**EXERCISE INSTRUCTIONS:**
Your output should be the complete listing, repeated exactly.

····················

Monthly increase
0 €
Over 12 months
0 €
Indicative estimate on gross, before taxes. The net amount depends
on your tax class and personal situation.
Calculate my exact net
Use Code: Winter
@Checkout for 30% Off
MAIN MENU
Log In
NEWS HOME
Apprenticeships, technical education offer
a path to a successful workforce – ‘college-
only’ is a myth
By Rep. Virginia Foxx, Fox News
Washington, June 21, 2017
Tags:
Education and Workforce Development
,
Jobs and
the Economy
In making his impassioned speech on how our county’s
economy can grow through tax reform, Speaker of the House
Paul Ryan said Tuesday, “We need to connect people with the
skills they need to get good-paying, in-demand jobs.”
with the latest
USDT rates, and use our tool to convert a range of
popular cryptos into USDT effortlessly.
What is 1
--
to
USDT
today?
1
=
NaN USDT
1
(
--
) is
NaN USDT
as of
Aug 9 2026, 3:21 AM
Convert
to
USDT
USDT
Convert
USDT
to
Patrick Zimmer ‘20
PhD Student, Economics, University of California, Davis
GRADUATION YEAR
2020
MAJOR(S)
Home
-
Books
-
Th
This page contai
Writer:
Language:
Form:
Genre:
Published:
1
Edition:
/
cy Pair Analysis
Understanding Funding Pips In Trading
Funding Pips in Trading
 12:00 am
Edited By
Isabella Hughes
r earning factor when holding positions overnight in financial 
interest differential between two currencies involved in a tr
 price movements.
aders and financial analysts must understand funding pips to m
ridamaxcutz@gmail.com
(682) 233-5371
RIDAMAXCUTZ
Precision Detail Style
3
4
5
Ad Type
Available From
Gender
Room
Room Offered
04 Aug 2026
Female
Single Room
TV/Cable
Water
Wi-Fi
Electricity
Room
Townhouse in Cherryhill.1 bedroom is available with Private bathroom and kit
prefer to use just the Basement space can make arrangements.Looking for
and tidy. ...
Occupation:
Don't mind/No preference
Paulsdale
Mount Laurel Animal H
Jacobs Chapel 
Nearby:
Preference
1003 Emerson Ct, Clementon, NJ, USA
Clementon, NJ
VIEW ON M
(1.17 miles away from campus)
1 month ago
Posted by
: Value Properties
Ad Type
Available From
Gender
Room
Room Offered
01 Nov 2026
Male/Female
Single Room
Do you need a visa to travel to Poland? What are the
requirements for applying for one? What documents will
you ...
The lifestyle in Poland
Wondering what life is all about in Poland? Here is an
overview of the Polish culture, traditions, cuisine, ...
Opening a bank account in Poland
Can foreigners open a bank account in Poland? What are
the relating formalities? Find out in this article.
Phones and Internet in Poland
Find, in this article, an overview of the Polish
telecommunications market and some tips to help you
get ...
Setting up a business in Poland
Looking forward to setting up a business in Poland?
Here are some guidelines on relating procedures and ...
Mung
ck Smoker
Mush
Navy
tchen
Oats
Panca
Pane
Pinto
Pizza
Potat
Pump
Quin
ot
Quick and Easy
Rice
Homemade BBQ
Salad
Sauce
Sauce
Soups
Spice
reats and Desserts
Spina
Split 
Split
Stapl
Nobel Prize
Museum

····················

**SOLUTION FOR THIS PROBLEM:**
Monthly increase
0 €
Over 12 months
0 €
Indicative estimate on gross, before taxes. The net amount depends
on your tax class and personal situation.
Calculate my exact net
Use Code: Winter
@Checkout for 30% Off
MAIN MENU
Log In
NEWS HOME
Apprenticeships, technical education offer
a path to a successful workforce – ‘college-
only’ is a myth
By Rep. Virginia Foxx, Fox News
Washington, June 21, 2017
Tags:
Education and Workforce Development
,
Jobs and
the Economy
In making his impassioned speech on how our county’s
economy can grow through tax reform, Speaker of the House
Paul Ryan said Tuesday, “We need to connect people with the
skills they need to get good-paying, in-demand jobs.”
with the latest
USDT rates, and use our tool to convert a range of
popular cryptos into USDT effortlessly.
What is 1
--
to
USDT
today?
1
=
NaN USDT
1
(
--
) is
NaN USDT
as of
Aug 9 2026, 3:21 AM
Convert
to
USDT
USDT
Convert
USDT
to
Patrick Zimmer ‘20
PhD Student, Economics, University of California, Davis
GRADUATION YEAR
2020
MAJOR(S)
Home
-
Books
-
Th
This page contai
Writer:
Language:
Form:
Genre:
Published:
1
Edition:
/
cy Pair Analysis
Understanding Funding Pips In Trading
Funding Pips in Trading
 12:00 am
Edited By
Isabella Hughes
r earning factor when holding positions overnight in financial 
interest differential between two currencies involved in a tr
 price movements.
aders and financial analysts must understand funding pips to m
ridamaxcutz@gmail.com
(682) 233-5371
RIDAMAXCUTZ
Precision Detail Style
3
4
5
Ad Type
Available From
Gender
Room
Room Offered
04 Aug 2026
Female
Single Room
TV/Cable
Water
Wi-Fi
Electricity
Room
Townhouse in Cherryhill.1 bedroom is available with Private bathroom and kit
prefer to use just the Basement space can make arrangements.Looking for
and tidy. ...
Occupation:
Don't mind/No preference
Paulsdale
Mount Laurel Animal H
Jacobs Chapel 
Nearby:
Preference
1003 Emerson Ct, Clementon, NJ, USA
Clementon, NJ
VIEW ON M
(1.17 miles away from campus)
1 month ago
Posted by
: Value Properties
Ad Type
Available From
Gender
Room
Room Offered
01 Nov 2026
Male/Female
Single Room
Do you need a visa to travel to Poland? What are the
requirements for applying for one? What documents will
you ...
The lifestyle in Poland
Wondering what life is all about in Poland? Here is an
overview of the Polish culture, traditions, cuisine, ...
Opening a bank account in Poland
Can foreigners open a bank account in Poland? What are
the relating formalities? Find out in this article.
Phones and Internet in Poland
Find, in this article, an overview of the Polish
telecommunications market and some tips to help you
get ...
Setting up a business in Poland
Looking forward to setting up a business in Poland?
Here are some guidelines on relating procedures and ...
Mung
ck Smoker
Mush
Navy
tchen
Oats
Panca
Pane
Pinto
Pizza
Potat
Pump
Quin
ot
Quick and Easy
Rice
Homemade BBQ
Salad
Sauce
Sauce
Soups
Spice
reats and Desserts
Spina
Split 
Split
Stapl
Nobel Prize
Museum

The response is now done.